Gregg, processing what he’d just seen said: “I’ve never seen a green pancake… and I watch science fiction movies.” In fairness, science fiction flicks tend to deal more in robots, huge explosions, a distopian vision of the future cut through the weird stillness of space, rather than humanoid creatures putting a bit of dye in their food.

Before it had even hit the plate, the poor bugger was out of the show.

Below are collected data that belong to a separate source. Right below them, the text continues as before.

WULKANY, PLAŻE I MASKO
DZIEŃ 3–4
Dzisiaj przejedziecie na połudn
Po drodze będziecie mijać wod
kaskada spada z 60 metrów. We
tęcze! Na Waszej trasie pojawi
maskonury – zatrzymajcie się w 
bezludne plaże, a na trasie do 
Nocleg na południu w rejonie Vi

The challenges were all present and correct too… make something from a box of mystery ingredients, make some nice food of your own choice and the ubiquitous Send The Buggers To A Restaurant Kitchen To Get Shouted At. Concerning the latter, the restaurants featured were talked up like cult camps… they’re all IN THE HEART OF SOMEWHERE with inordinate amounts of pressure and importance placed upon them, almost like the head chefs are ready for slaying all the contestants’ first born in the name of the lamb, sacrificial, brazed or otherwise.

Naturally, this being a cookery show in the Noughties, there were more than enough scallops to go around. To be honest, if I see another scallop on telly, I’m going to murder Gregg Wallace, and EVERYONE likes Gregg Wallace. I’ve eaten them. They’re a bit boring. They’re like posh, fat crab-sticks.

At the close, people were booted off the show by Gregg and Torode, both weirdly angry looking throughout, and they all took it on the chin, with some going through and… and… you know the score by now. Basically, Celebrity Masterchef is the same as ever and a real hoot to watch. It’ll only get better too.